[TASK BRIEF]:
From the first line to the last, repeat the data below exactly.
══ EXTRACTED INFORMATION ══
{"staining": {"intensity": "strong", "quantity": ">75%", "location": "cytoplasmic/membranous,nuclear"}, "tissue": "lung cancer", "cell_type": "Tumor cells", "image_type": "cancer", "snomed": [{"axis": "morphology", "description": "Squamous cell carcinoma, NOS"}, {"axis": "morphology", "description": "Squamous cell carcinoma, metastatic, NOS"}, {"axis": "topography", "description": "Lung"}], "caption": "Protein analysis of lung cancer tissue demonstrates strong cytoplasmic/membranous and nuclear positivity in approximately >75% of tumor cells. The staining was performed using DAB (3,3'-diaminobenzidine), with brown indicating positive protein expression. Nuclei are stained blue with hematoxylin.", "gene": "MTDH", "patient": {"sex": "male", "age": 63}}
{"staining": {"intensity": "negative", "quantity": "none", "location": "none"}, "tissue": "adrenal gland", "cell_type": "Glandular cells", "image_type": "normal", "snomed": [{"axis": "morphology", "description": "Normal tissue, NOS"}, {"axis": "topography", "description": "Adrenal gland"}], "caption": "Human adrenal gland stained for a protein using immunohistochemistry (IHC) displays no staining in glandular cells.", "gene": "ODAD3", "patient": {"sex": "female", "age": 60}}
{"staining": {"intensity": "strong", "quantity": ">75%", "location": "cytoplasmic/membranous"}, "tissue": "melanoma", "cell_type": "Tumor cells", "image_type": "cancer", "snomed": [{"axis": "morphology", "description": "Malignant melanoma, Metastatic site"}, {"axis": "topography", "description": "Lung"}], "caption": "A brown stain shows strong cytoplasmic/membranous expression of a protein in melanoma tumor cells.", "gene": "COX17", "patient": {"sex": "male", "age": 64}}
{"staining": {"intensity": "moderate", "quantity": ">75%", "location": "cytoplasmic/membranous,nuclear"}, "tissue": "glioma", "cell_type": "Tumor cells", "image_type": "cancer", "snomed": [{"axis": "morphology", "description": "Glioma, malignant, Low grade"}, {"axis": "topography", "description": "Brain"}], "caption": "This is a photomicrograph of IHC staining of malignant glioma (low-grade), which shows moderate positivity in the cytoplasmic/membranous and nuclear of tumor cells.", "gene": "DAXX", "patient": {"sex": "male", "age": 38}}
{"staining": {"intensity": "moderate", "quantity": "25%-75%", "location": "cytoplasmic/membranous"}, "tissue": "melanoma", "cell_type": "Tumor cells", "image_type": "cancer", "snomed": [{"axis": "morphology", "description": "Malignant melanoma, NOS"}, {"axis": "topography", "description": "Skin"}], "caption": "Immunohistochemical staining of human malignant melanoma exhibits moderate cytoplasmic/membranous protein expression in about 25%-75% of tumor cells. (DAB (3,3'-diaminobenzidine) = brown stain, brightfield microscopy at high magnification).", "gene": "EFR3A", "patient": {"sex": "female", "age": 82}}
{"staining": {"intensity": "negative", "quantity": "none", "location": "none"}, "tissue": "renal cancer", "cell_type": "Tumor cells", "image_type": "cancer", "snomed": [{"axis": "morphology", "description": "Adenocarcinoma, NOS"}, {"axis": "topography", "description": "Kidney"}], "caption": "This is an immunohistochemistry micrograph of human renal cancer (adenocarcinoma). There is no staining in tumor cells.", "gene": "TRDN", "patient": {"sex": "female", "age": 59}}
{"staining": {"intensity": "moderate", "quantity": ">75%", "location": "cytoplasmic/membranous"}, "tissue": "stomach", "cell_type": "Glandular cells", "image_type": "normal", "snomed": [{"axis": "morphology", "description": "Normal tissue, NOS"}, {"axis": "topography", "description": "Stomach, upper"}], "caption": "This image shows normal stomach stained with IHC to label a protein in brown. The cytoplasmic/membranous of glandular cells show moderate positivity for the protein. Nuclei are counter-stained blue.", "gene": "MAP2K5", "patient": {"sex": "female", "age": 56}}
═══
[TASK OUTPUT]:
{"staining": {"intensity": "strong", "quantity": ">75%", "location": "cytoplasmic/membranous,nuclear"}, "tissue": "lung cancer", "cell_type": "Tumor cells", "image_type": "cancer", "snomed": [{"axis": "morphology", "description": "Squamous cell carcinoma, NOS"}, {"axis": "morphology", "description": "Squamous cell carcinoma, metastatic, NOS"}, {"axis": "topography", "description": "Lung"}], "caption": "Protein analysis of lung cancer tissue demonstrates strong cytoplasmic/membranous and nuclear positivity in approximately >75% of tumor cells. The staining was performed using DAB (3,3'-diaminobenzidine), with brown indicating positive protein expression. Nuclei are stained blue with hematoxylin.", "gene": "MTDH", "patient": {"sex": "male", "age": 63}}
{"staining": {"intensity": "negative", "quantity": "none", "location": "none"}, "tissue": "adrenal gland", "cell_type": "Glandular cells", "image_type": "normal", "snomed": [{"axis": "morphology", "description": "Normal tissue, NOS"}, {"axis": "topography", "description": "Adrenal gland"}], "caption": "Human adrenal gland stained for a protein using immunohistochemistry (IHC) displays no staining in glandular cells.", "gene": "ODAD3", "patient": {"sex": "female", "age": 60}}
{"staining": {"intensity": "strong", "quantity": ">75%", "location": "cytoplasmic/membranous"}, "tissue": "melanoma", "cell_type": "Tumor cells", "image_type": "cancer", "snomed": [{"axis": "morphology", "description": "Malignant melanoma, Metastatic site"}, {"axis": "topography", "description": "Lung"}], "caption": "A brown stain shows strong cytoplasmic/membranous expression of a protein in melanoma tumor cells.", "gene": "COX17", "patient": {"sex": "male", "age": 64}}
{"staining": {"intensity": "moderate", "quantity": ">75%", "location": "cytoplasmic/membranous,nuclear"}, "tissue": "glioma", "cell_type": "Tumor cells", "image_type": "cancer", "snomed": [{"axis": "morphology", "description": "Glioma, malignant, Low grade"}, {"axis": "topography", "description": "Brain"}], "caption": "This is a photomicrograph of IHC staining of malignant glioma (low-grade), which shows moderate positivity in the cytoplasmic/membranous and nuclear of tumor cells.", "gene": "DAXX", "patient": {"sex": "male", "age": 38}}
{"staining": {"intensity": "moderate", "quantity": "25%-75%", "location": "cytoplasmic/membranous"}, "tissue": "melanoma", "cell_type": "Tumor cells", "image_type": "cancer", "snomed": [{"axis": "morphology", "description": "Malignant melanoma, NOS"}, {"axis": "topography", "description": "Skin"}], "caption": "Immunohistochemical staining of human malignant melanoma exhibits moderate cytoplasmic/membranous protein expression in about 25%-75% of tumor cells. (DAB (3,3'-diaminobenzidine) = brown stain, brightfield microscopy at high magnification).", "gene": "EFR3A", "patient": {"sex": "female", "age": 82}}
{"staining": {"intensity": "negative", "quantity": "none", "location": "none"}, "tissue": "renal cancer", "cell_type": "Tumor cells", "image_type": "cancer", "snomed": [{"axis": "morphology", "description": "Adenocarcinoma, NOS"}, {"axis": "topography", "description": "Kidney"}], "caption": "This is an immunohistochemistry micrograph of human renal cancer (adenocarcinoma). There is no staining in tumor cells.", "gene": "TRDN", "patient": {"sex": "female", "age": 59}}
{"staining": {"intensity": "moderate", "quantity": ">75%", "location": "cytoplasmic/membranous"}, "tissue": "stomach", "cell_type": "Glandular cells", "image_type": "normal", "snomed": [{"axis": "morphology", "description": "Normal tissue, NOS"}, {"axis": "topography", "description": "Stomach, upper"}], "caption": "This image shows normal stomach stained with IHC to label a protein in brown. The cytoplasmic/membranous of glandular cells show moderate positivity for the protein. Nuclei are counter-stained blue.", "gene": "MAP2K5", "patient": {"sex": "female", "age": 56}}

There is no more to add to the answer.